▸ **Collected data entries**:

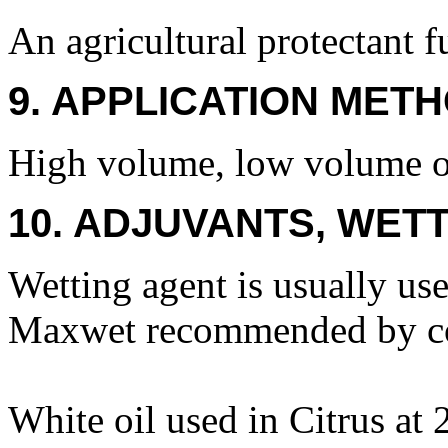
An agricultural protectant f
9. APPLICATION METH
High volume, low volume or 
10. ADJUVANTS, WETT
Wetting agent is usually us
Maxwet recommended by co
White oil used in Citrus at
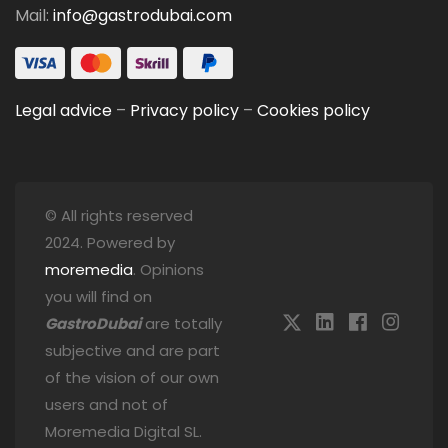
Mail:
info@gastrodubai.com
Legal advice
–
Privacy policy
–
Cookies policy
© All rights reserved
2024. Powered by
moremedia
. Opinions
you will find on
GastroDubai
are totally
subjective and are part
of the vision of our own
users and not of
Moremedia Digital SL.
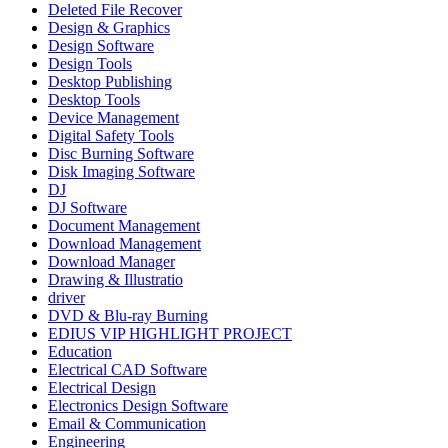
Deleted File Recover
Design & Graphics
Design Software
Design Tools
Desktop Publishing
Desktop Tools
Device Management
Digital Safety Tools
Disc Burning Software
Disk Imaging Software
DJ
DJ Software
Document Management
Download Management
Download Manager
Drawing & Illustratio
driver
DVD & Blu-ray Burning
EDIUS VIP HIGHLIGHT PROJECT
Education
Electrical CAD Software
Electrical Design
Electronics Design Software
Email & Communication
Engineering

▸ **REQUEST**:
Recast every text line in the data above as a JSON array of strings, one string per line, skipping blank lines. Leave the pictures out of the output.

▸ **OUTPUT**:
[
  "An agricultural protectant f",
  "9. APPLICATION METH",
  "High volume, low volume or ",
  "10. ADJUVANTS, WETT",
  "Wetting agent is usually us",
  "Maxwet recommended by co",
  "White oil used in Citrus at",
  "Mail:",
  "info@gastrodubai.com",
  "Legal advice",
  "–",
  "Privacy policy",
  "–",
  "Cookies policy",
  "© All rights reserved",
  "2024. Powered by",
  "moremedia",
  ". Opinions",
  "you will find on",
  "GastroDubai",
  "are totally",
  "subjective and are part",
  "of the vision of our own",
  "users and not of",
  "Moremedia Digital SL.",
  "Deleted File Recover",
  "Design & Graphics",
  "Design Software",
  "Design Tools",
  "Desktop Publishing",
  "Desktop Tools",
  "Device Management",
  "Digital Safety Tools",
  "Disc Burning Software",
  "Disk Imaging Software",
  "DJ",
  "DJ Software",
  "Document Management",
  "Download Management",
  "Download Manager",
  "Drawing & Illustratio",
  "driver",
  "DVD & Blu-ray Burning",
  "EDIUS VIP HIGHLIGHT PROJECT",
  "Education",
  "Electrical CAD Software",
  "Electrical Design",
  "Electronics Design Software",
  "Email & Communication",
  "Engineering"
]